By 1030 GMT the rand had slipped 0,61 percent to 15,6510 per dollar, a new 2-1/2 week low as demand for the greenback and thin-trade ahead of the long New Year’s Day weekend put the local unit on the backfoot.
Yields on government bonds rose sharply, with the benchmark 2026 issue adding 12,5 to 9,77 percent.
The rand is on track to end 2015 more than 35 percent weaker against the dollar, with Africa’s most advanced economy battered by severe electricity shortages, drought and the shock removal of the finance minister in the past 12 months.
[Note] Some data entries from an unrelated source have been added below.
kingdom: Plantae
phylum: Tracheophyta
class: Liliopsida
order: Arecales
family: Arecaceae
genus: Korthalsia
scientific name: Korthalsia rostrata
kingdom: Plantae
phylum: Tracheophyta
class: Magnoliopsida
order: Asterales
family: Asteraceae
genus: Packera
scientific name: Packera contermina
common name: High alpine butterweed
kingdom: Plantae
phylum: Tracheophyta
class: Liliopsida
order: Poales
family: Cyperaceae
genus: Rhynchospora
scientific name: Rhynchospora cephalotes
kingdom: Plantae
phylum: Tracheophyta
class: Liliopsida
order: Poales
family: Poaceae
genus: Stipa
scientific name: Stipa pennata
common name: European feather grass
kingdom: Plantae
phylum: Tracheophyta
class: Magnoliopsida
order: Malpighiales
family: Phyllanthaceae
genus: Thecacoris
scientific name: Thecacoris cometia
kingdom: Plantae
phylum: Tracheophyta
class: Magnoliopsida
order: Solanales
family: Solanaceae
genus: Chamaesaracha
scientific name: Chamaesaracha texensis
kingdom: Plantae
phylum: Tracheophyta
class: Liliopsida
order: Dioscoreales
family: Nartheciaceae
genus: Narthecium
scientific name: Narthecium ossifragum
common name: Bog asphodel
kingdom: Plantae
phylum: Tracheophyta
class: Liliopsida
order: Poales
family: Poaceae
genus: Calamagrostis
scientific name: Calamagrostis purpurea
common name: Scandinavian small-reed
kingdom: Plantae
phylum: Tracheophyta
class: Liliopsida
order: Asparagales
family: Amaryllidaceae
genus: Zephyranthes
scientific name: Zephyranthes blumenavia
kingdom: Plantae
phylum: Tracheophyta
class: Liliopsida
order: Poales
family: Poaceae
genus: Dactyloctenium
While the unit has back-pedalled for most of 2015 as the spectre of rising interest rates in the United States weighed on emerging market currencies across the board, it took its heavy knock when President Jacob Zuma fired widely-respected Nhlanhla Nene as finance minister earlier in December.
The rand sank to a record-low 16,0485 shortly after the shock sacking as investors baulked at the appearance of political interference in the Treasury.
Yields on government and foreign currency bonds soared as the massive sell-off of South African assets and political fallout that ensued eventually saw President Zuma hire former finance minister Pravin Gordhan to the post, a move that eased the selloff.
On the bourse trade was feeble as the Johannesburg Securities Exchange closed early, as scheduled, at 1000 GMT.
Around 60 million shares changed hands on the stock market, according to preliminary bourse data, well below last year’s daily average of 183 million shares.
MTN was the biggest loser among the blue chips, shedding 4,17 percent to close on R132,89.
The benchmark Top-40 index declined 0,23 percent to 45,797.30 points, but gained 4,6 percent in 2015.
The broader All-Share index receded 0.22 percent to 50,693.76 points yesterday, closing the year 1,87 percent higher. — Reuters.